Griechenlands Rohstoff- und Lebensmittelmarkt und seine Lieferkette laufen reibungslos, sagte der Minister für ländliche Entwicklung bei einem außerordentlichen Treffen unter dem Vorsitz von Premierminister Kyriakos Mitsotakis am Montag.

Das Treffen wurde abgehalten, um mögliche Lebensmittel- und Materialknappheit im Rohstoffsektor zu erörtern, die sich aus der russischen Invasion in der Ukraine ergeben könnten.

Darüber hinaus gibt es kein Mangelproblem, sagten Beamte des Ministeriums für ländliche Entwicklung, nachdem sie die Lebensmittelversorgung des Landes, internationale Daten zum Handel mit landwirtschaftlichen Produkten, Materialien und Energie und deren Auswirkungen auf die Produktionskosten untersucht hatten.

Die absolute Warenverfügbarkeit wird auch durch die täglichen Kontakte aller relevanten Minister mit Marktsektoren bestätigt, fügte die Abteilung hinzu.

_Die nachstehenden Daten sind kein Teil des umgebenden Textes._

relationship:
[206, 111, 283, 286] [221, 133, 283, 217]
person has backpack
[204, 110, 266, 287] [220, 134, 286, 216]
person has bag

Auch Sonnenblumenöl sei derzeit nicht knapp, heißt es in dem Bericht.

Die Ukraine ist nicht einer der Hauptlieferanten von Getreide nach Griechenland, daher werden ihre Lieferungen an den griechischen Markt ungehindert fortgesetzt.

Beschlossen wurde auch, die Kontrolle über unlautere Handelspraktiken und mögliche Spekulationen zu stärken, schreibt die Agentur. ΑΜΝΑ.

PS Der Minister hatte offenbar keine Antwort auf die Schlüsselfrage: Können sich die Bürger den Kauf von Lebensmitteln leisten, da sich die Preise für einige von ihnen verdoppelt haben und jeden Tag weiter steigen?

Hersteller, die auf dem Bauernmarkt (likes) verkaufen, beklagen, dass sie fast die Hälfte ihrer Kunden verloren haben, obwohl die Preise auf dem Markt viel niedriger sind als in Supermärkten.

Grund dafür seien ein „harter Winter und ein wahnsinniger Kostenanstieg“, weshalb „Landwirtschaftsprodukte“ aus heimischer Produktion kaum noch auf dem Markt zu finden seien, heißt es. Ist es anscheinend billiger, Produkte aus Südamerika und Nordeuropa mitzubringen?